From a stackoverflow question, I'm working on a Mac, trying to read a csv generated on Windows that ends with a '\x1a'
EOF character, and pd.read_csv
creates a new row at the end, ['\x1a', NaN, NaN, ...]
In [1]: import pandas as pd
In [2]: from StringIO import StringIO
In [3]: s = StringIO('a,b\r\n1,2\r\n3,4\r\n\x1a')
In [4]: df = pd.read_csv(s)
In [5]: df
Out[5]:
a b
0 1 2
1 3 4
2 NaN
Now I'm manually checking for that character and a bunch of NaN's in the last row, and dropping it. Would it be worth adding an option to not create this last row (or ignore the EOF automatically)? In python I'm currently doing
def strip_eof(df):
"Drop last row if it begins with '\x1a' and ends with NaN's"
lastrow = df.iloc[-1]
if lastrow[0] == '\x1a' and lastrow[1:].isnull().all():
return df.drop([lastrow.name], axis=0)
return df
Comment From: jreback
this looks very similar to #5500 yes?
Comment From: wcbeard
Ah, didn't see that one. Yes looks similar, though seems the other one is referring to EOFs that are in the wrong place, rather than at end of file. I can't tell whether the solution to that issue would fix this problem as well though.
Comment From: jreback
ok will mark it as a bug.
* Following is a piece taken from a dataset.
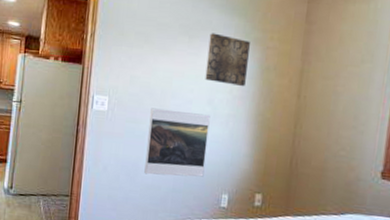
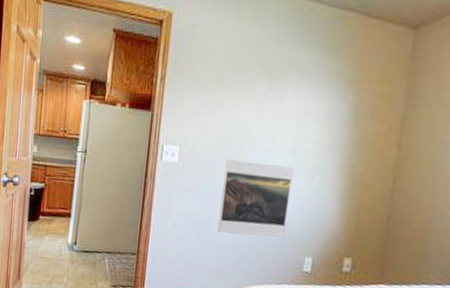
wall art: present [205,33,250,87] -> none [288,74,342,136]

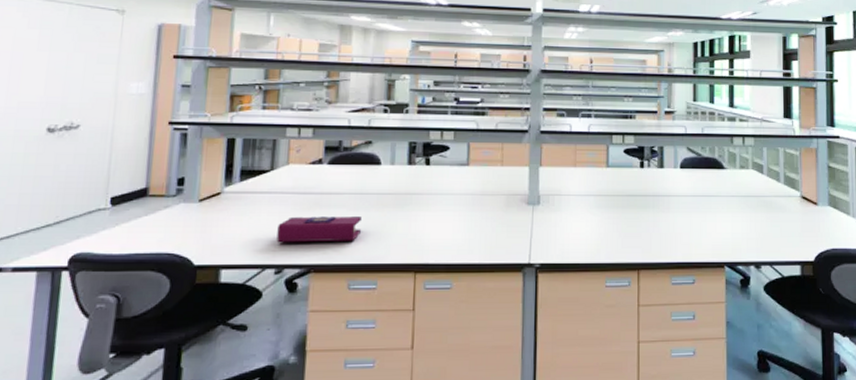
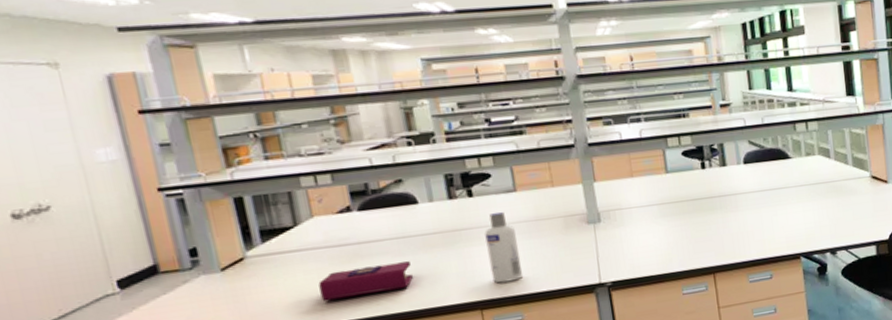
screw cap bottle: none [431,182,461,249] -> present [485,211,524,283]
I wonder if the EOF is the SAME EOF as used in 'pandas/src/parser/tokenizer.c'
this might be a windows thing. How did you generate the file?
Comment From: hayd
I've seen this too (not on Windows).
Comment From: wcbeard
I assume someone generated it from a Windows machine (I get it from a samba share), but other than that couldn't say. I just tried reading the same file from my Windows VM, and it also added the bogus row at the end. The character might be from some old Windows standard...?
Comment From: jreback
hmm....maybe give a shot at searching old issues; seems to recall this somewhere....
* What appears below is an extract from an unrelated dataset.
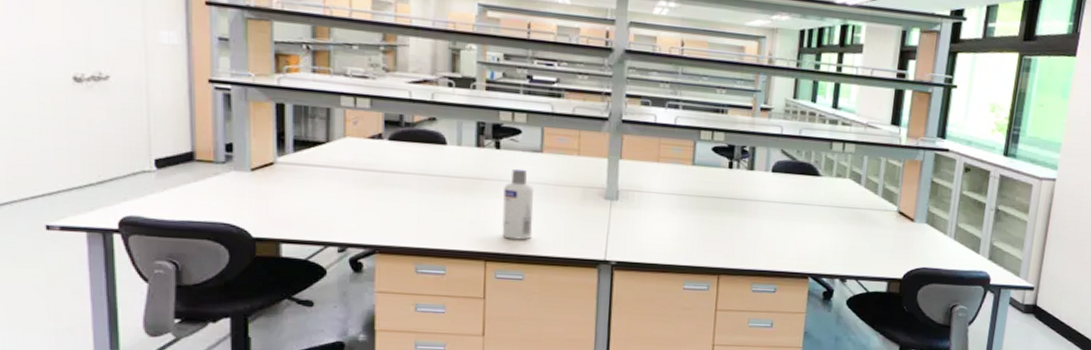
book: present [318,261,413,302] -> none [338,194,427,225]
otherwise would certainly appreciate a PR for this, sounds like a bug to me
Comment From: wcbeard
I don't know C, so I was trying to fix it in python after the parser does the work (in pandas.io.parsers.TextFileReader.read
). I'm realizing after some failed tests, however, that the bug messes up the dtype information as well. For example, adding "\x1a"
to the end of
data = """A,B,C
1,2,a
4,5,b
"""
changes the dtypes of the series' from [int, int, object]
to [object, float, object]
because of the string in the first column and Nan's after that.
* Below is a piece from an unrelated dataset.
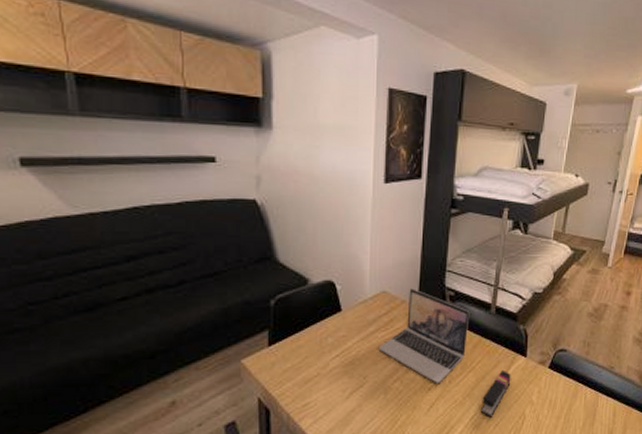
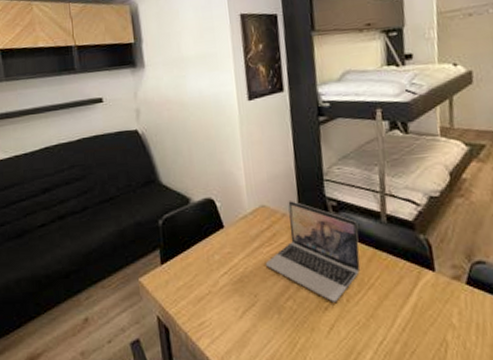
stapler: present [480,369,511,418] -> none [389,286,422,343]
I'm not familiar with any way to reclaim the original dtypes after dropping the bad row-- from my limited understanding it seems the proper way to do it would be at the C level in the parser.
Comment From: jreback
you. can convert_objects() to reinfer the dtypes
yah this needs to be fixed at the c level
Comment From: jcull
One way to get around this is filtering the input and giving read_csv a StringIO object:
with open('csv.csv','rb') as myfile:
myfh = cStringIO.StringIO(''.join(itertools.ifilter(lambda x: x[0] != '\x1a',myfile)))
df = pd.read_csv(myfh)
This will allow read_csv to properly interpret the data types of all the columns so you don't have to convert them later, which especially helpful if you have a converter or datetime columns. This will probably increase your memory usage with the extra StringIO object.
Comment From: gfyoung
The issue with "skipping" an EOF
on the last row is that you would have to either look ahead to check if you were on the last row OR check the entire last row all over again once you finished reading. In the average case, that's going to hurt performance.
The workaround for this would be to set skipfooter
:
>>> from pandas import read_csv
>>> from pandas.compat import StringIO
>>> data = 'a,b\r\n1,2\r\n3,4\r\n\x1a'
>>> df = read_csv(StringIO(data), engine='python', skipfooter=1)
>>> df
a b
0 1 2
1 3 4
>>> df.dtypes
a int64
b int64
dtype: object
In light of this, and the fact that "fixing it" is probably more detrimental than beneficial, I would recommend that this issue be closed.
Comment From: gfyoung
No activity on this issue for about a year, and I had recommended it be closed then (because the proper fix is just skipfooter
support). Reading the conversation, I agree with my earlier self.